Refugees have been shown to have a remarkable degree of both resistance and resilience to mental health difficulties. They often talk about how potential losses (e.g., to agency or physical well-being) had either been averted or how actual losses (e.g., vitality, freedom) had been regained or recreated over time. Refugees say that it was the interaction between who they are and what they have, who and what they have lost, and who and what they have regained that either helped them survive and thrive or caused further pain and suffering. As part of the New Mexico Refugee Project, factors of resilience were evaluated in Kurdish and Vietnamese refugees. Internal resilience and external protective factors were re-conceptualized to illustrate distinctions between innate characteristics, resilient actions, and protective factors associated with context. Categories of innate characteristics included: strength, adaptability, belonging, and purpose. Categories of resilient actions paralleled innate characteristics (i.e., actions of strength, actions of adaptability, etc.). Protective factors associated with context included: personal resources, social networks, place, social institutions, community stability, and relationship with social institutions. Hobfoll and colleagues have built on theoretical work by outlining four symptom trajectories over time during an ongoing threat of mass casualty, in this case the latter period of the Second Intifada.5 The symptom trajectory categories were resistant, resilient, chronic distress, and delayed distress. The primary factor that was associated with resistance or resilience and thus good psychological adaptation was less resource loss.

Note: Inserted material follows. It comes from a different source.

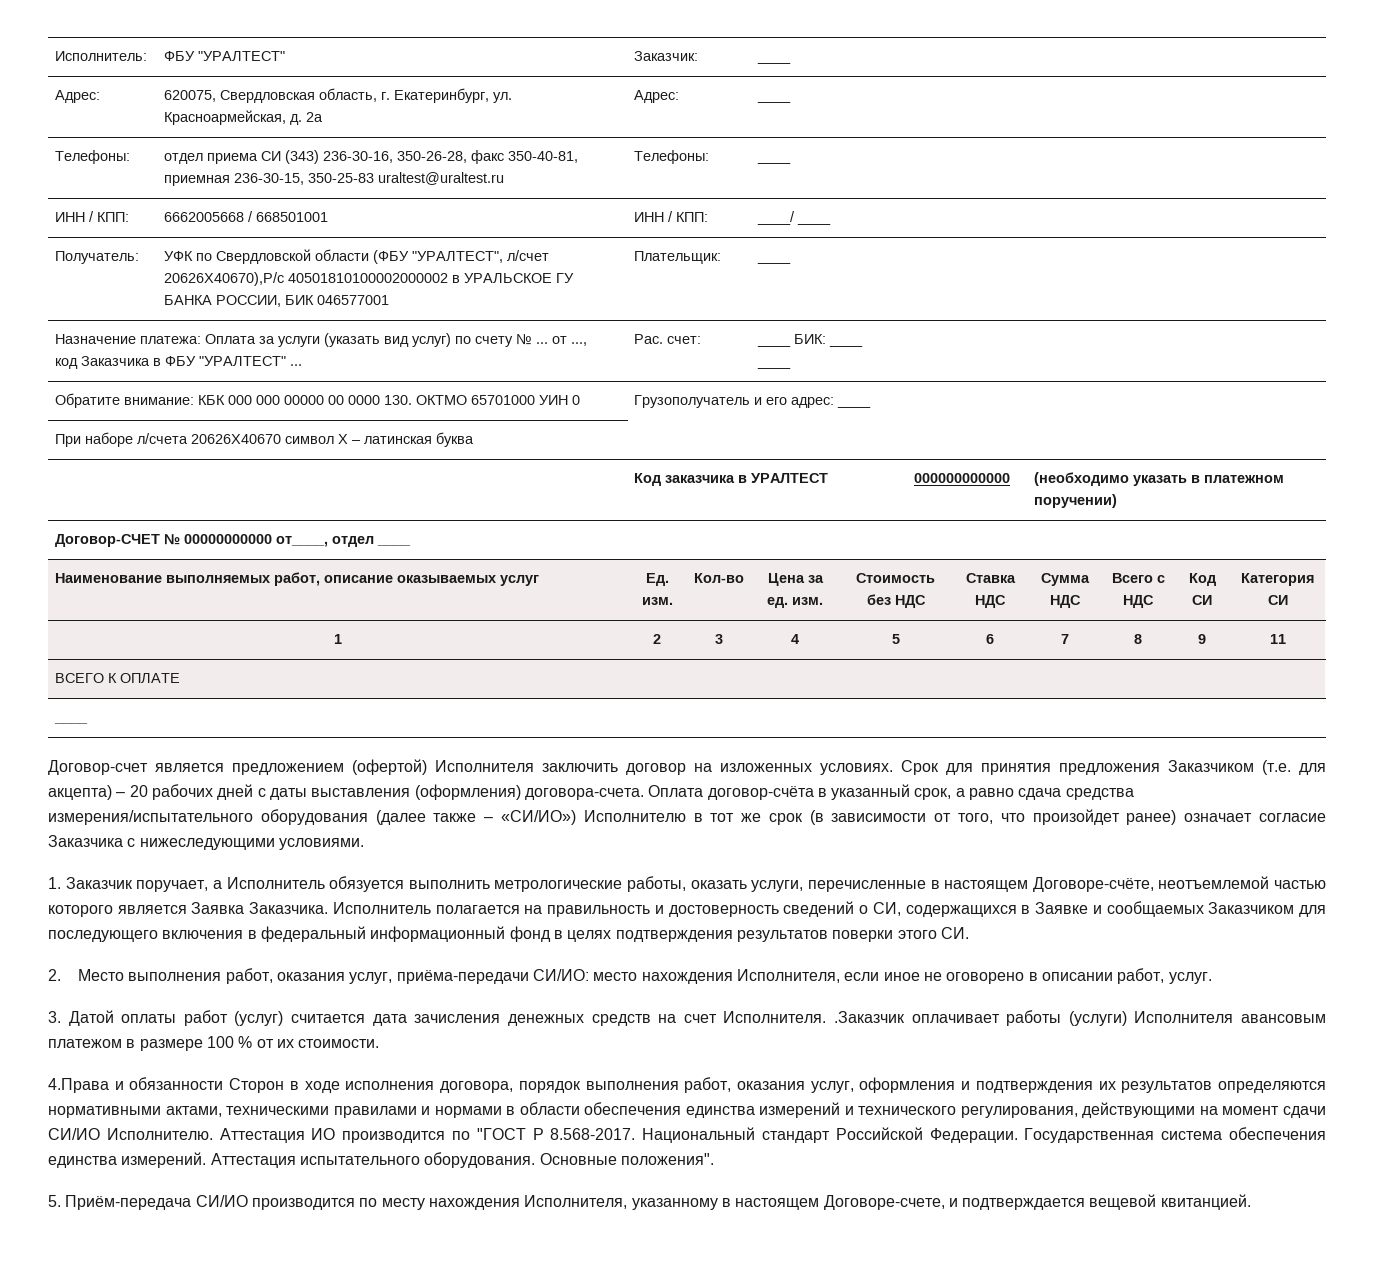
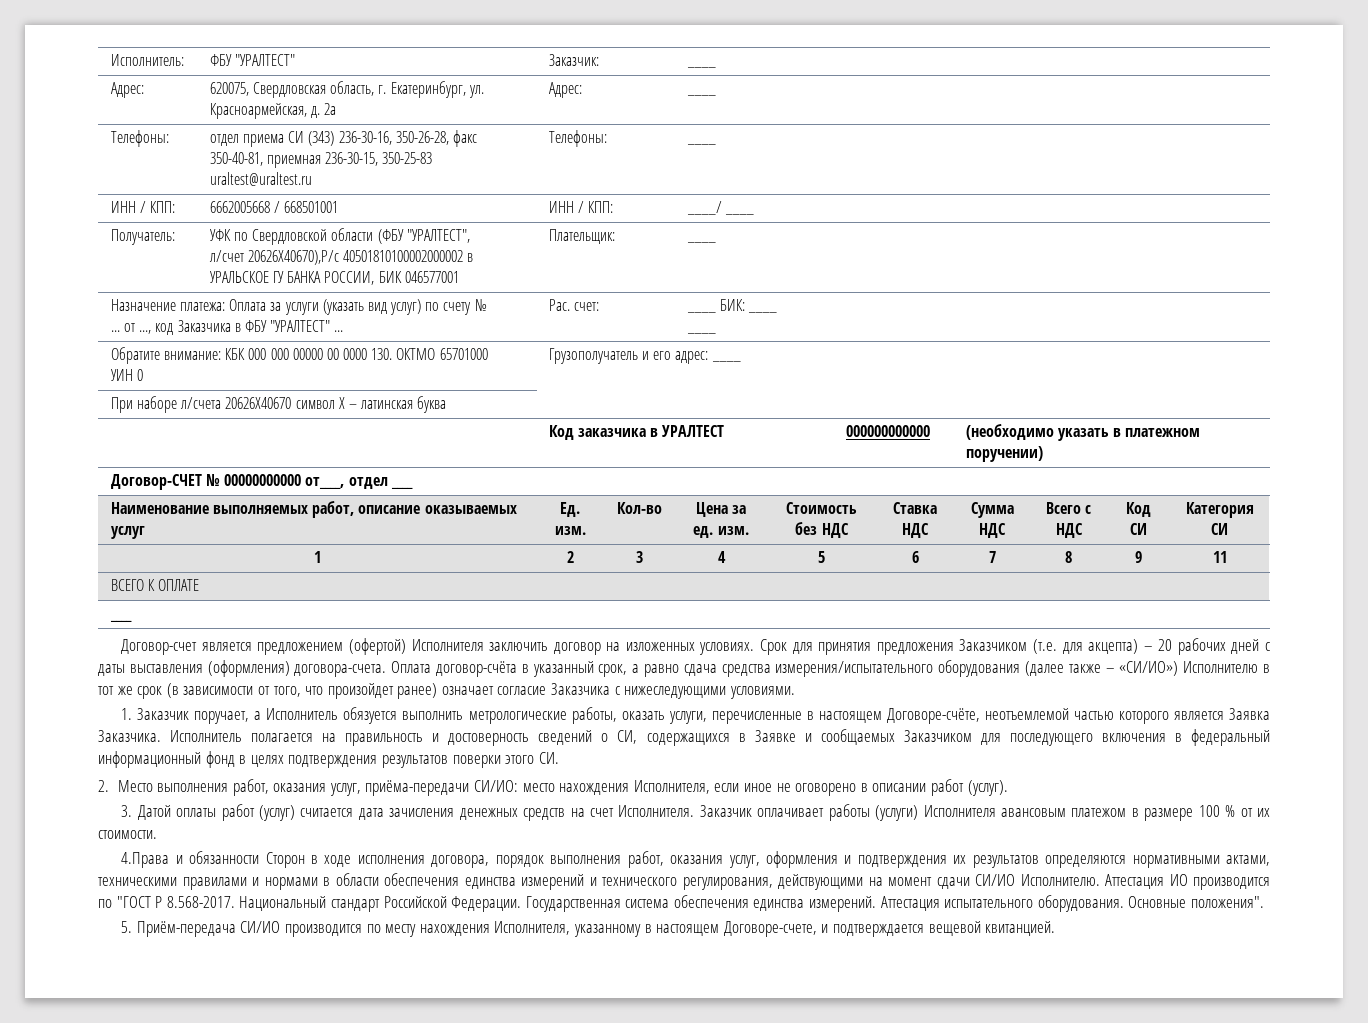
[1117,968,1212,984] работ, услуг. -> [930,779,1008,796] работ (услуг).
[833,1011,905,1023] .Заказчик -> [699,805,752,817] Заказчик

Refugees as a group tend to be resistant and resilient to psychiatric disorders, perhaps owing to their adaptation over time to multiple stressful situations. Promoting resilience by helping the refugee retain current resources and re-gain those important lost resources is a critical function of the resettlement agency and health-care personnel in the early weeks and months after arriving in the host country.

References
1. Fazel M, Wheeler J, Danesh J. Prevalence of serious mental disorder in 7000 refugees resettled in western countries: a systematic review. Lancet. 2005; 365(9467): 1309-14.
2. Bonanno GA, Galea S, Bucciarelli A, Vlahov D. Psychological resilience after disaster: New York City in the aftermath of the September 11th terrorist attack. Psychol Sci. 2006; 17(3): 181-6.
3. Bonanno GA. Clarifying and extending the construct of adult resilience. American Psychologist. 2005; 60: 265-667.
4. Richardson GE. The metatheory of resilience and resiliency. J Clin Psychol. 2002; 58(3): 307-21.
5. Hobfoll SE, Palmieri PA, Johnson RJ, Canetti-Nisim D, Hall BJ, Galea S. Trajectories of resilience, resistance, and distress during ongoing terrorism: the case of Jews and Arabs in Israel. J Consult Clin Psychol. 2009; 77(1): 138-48.